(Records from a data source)

-- Begin --

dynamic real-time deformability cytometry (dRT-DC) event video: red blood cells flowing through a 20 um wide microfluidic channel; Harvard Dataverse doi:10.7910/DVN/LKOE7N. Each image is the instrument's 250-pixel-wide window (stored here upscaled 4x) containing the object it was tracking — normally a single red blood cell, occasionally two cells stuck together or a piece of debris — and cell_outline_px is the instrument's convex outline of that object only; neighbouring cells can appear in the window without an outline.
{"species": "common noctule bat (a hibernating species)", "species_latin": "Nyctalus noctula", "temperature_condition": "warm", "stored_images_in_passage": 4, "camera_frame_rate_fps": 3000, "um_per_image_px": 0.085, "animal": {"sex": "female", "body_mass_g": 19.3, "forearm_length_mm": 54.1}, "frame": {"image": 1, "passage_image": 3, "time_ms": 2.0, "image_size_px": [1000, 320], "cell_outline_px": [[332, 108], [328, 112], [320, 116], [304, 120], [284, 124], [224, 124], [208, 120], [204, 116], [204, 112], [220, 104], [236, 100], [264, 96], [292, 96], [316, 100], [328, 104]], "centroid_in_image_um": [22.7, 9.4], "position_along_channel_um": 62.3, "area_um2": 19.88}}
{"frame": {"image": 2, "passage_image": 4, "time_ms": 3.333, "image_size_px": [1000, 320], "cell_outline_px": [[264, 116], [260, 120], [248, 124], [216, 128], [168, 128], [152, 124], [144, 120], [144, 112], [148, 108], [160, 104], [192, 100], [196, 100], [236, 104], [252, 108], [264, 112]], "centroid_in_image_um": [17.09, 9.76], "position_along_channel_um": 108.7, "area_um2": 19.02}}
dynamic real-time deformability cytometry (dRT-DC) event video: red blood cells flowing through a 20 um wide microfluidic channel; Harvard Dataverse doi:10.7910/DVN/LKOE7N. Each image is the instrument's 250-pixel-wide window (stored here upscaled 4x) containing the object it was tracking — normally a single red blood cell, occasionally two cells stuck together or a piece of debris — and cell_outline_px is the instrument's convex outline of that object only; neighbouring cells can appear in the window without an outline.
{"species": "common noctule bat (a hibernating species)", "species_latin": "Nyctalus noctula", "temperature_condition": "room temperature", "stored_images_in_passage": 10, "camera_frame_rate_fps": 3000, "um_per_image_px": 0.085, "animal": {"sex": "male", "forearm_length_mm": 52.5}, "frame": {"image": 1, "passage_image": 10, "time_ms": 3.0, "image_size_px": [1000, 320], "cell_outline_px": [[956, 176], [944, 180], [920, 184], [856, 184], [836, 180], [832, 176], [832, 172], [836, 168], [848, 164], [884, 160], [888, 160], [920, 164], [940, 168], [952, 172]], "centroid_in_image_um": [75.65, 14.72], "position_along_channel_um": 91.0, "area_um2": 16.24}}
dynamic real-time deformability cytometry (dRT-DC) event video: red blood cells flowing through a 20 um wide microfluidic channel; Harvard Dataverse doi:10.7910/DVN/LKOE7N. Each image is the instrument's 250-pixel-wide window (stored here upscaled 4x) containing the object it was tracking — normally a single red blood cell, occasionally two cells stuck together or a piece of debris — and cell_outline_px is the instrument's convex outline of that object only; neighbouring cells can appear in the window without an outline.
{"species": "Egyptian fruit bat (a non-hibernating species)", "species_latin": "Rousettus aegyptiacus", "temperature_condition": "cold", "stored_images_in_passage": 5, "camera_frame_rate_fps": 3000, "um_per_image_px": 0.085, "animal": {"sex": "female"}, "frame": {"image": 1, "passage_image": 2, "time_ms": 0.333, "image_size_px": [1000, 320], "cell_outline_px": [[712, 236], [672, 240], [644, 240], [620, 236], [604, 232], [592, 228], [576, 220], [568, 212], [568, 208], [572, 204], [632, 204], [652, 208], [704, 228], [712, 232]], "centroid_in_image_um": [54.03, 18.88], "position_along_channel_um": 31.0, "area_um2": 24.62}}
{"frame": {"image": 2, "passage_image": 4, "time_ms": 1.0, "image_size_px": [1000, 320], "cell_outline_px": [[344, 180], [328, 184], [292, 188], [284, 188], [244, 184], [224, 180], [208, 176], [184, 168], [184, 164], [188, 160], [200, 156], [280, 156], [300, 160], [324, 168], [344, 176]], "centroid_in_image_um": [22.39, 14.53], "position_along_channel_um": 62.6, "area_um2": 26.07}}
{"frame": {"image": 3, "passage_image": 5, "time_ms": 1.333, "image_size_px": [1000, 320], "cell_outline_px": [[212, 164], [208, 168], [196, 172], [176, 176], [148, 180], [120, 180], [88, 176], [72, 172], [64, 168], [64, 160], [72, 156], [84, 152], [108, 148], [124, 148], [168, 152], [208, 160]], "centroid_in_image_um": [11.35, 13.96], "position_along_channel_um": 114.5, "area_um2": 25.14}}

-- End --

Exercise goal →
Quote all the records. Keep every word exact.

Exercise answer →
dynamic real-time deformability cytometry (dRT-DC) event video: red blood cells flowing through a 20 um wide microfluidic channel; Harvard Dataverse doi:10.7910/DVN/LKOE7N. Each image is the instrument's 250-pixel-wide window (stored here upscaled 4x) containing the object it was tracking — normally a single red blood cell, occasionally two cells stuck together or a piece of debris — and cell_outline_px is the instrument's convex outline of that object only; neighbouring cells can appear in the window without an outline.
{"species": "common noctule bat (a hibernating species)", "species_latin": "Nyctalus noctula", "temperature_condition": "warm", "stored_images_in_passage": 4, "camera_frame_rate_fps": 3000, "um_per_image_px": 0.085, "animal": {"sex": "female", "body_mass_g": 19.3, "forearm_length_mm": 54.1}, "frame": {"image": 1, "passage_image": 3, "time_ms": 2.0, "image_size_px": [1000, 320], "cell_outline_px": [[332, 108], [328, 112], [320, 116], [304, 120], [284, 124], [224, 124], [208, 120], [204, 116], [204, 112], [220, 104], [236, 100], [264, 96], [292, 96], [316, 100], [328, 104]], "centroid_in_image_um": [22.7, 9.4], "position_along_channel_um": 62.3, "area_um2": 19.88}}
{"frame": {"image": 2, "passage_image": 4, "time_ms": 3.333, "image_size_px": [1000, 320], "cell_outline_px": [[264, 116], [260, 120], [248, 124], [216, 128], [168, 128], [152, 124], [144, 120], [144, 112], [148, 108], [160, 104], [192, 100], [196, 100], [236, 104], [252, 108], [264, 112]], "centroid_in_image_um": [17.09, 9.76], "position_along_channel_um": 108.7, "area_um2": 19.02}}
dynamic real-time deformability cytometry (dRT-DC) event video: red blood cells flowing through a 20 um wide microfluidic channel; Harvard Dataverse doi:10.7910/DVN/LKOE7N. Each image is the instrument's 250-pixel-wide window (stored here upscaled 4x) containing the object it was tracking — normally a single red blood cell, occasionally two cells stuck together or a piece of debris — and cell_outline_px is the instrument's convex outline of that object only; neighbouring cells can appear in the window without an outline.
{"species": "common noctule bat (a hibernating species)", "species_latin": "Nyctalus noctula", "temperature_condition": "room temperature", "stored_images_in_passage": 10, "camera_frame_rate_fps": 3000, "um_per_image_px": 0.085, "animal": {"sex": "male", "forearm_length_mm": 52.5}, "frame": {"image": 1, "passage_image": 10, "time_ms": 3.0, "image_size_px": [1000, 320], "cell_outline_px": [[956, 176], [944, 180], [920, 184], [856, 184], [836, 180], [832, 176], [832, 172], [836, 168], [848, 164], [884, 160], [888, 160], [920, 164], [940, 168], [952, 172]], "centroid_in_image_um": [75.65, 14.72], "position_along_channel_um": 91.0, "area_um2": 16.24}}
dynamic real-time deformability cytometry (dRT-DC) event video: red blood cells flowing through a 20 um wide microfluidic channel; Harvard Dataverse doi:10.7910/DVN/LKOE7N. Each image is the instrument's 250-pixel-wide window (stored here upscaled 4x) containing the object it was tracking — normally a single red blood cell, occasionally two cells stuck together or a piece of debris — and cell_outline_px is the instrument's convex outline of that object only; neighbouring cells can appear in the window without an outline.
{"species": "Egyptian fruit bat (a non-hibernating species)", "species_latin": "Rousettus aegyptiacus", "temperature_condition": "cold", "stored_images_in_passage": 5, "camera_frame_rate_fps": 3000, "um_per_image_px": 0.085, "animal": {"sex": "female"}, "frame": {"image": 1, "passage_image": 2, "time_ms": 0.333, "image_size_px": [1000, 320], "cell_outline_px": [[712, 236], [672, 240], [644, 240], [620, 236], [604, 232], [592, 228], [576, 220], [568, 212], [568, 208], [572, 204], [632, 204], [652, 208], [704, 228], [712, 232]], "centroid_in_image_um": [54.03, 18.88], "position_along_channel_um": 31.0, "area_um2": 24.62}}
{"frame": {"image": 2, "passage_image": 4, "time_ms": 1.0, "image_size_px": [1000, 320], "cell_outline_px": [[344, 180], [328, 184], [292, 188], [284, 188], [244, 184], [224, 180], [208, 176], [184, 168], [184, 164], [188, 160], [200, 156], [280, 156], [300, 160], [324, 168], [344, 176]], "centroid_in_image_um": [22.39, 14.53], "position_along_channel_um": 62.6, "area_um2": 26.07}}
{"frame": {"image": 3, "passage_image": 5, "time_ms": 1.333, "image_size_px": [1000, 320], "cell_outline_px": [[212, 164], [208, 168], [196, 172], [176, 176], [148, 180], [120, 180], [88, 176], [72, 172], [64, 168], [64, 160], [72, 156], [84, 152], [108, 148], [124, 148], [168, 152], [208, 160]], "centroid_in_image_um": [11.35, 13.96], "position_along_channel_um": 114.5, "area_um2": 25.14}}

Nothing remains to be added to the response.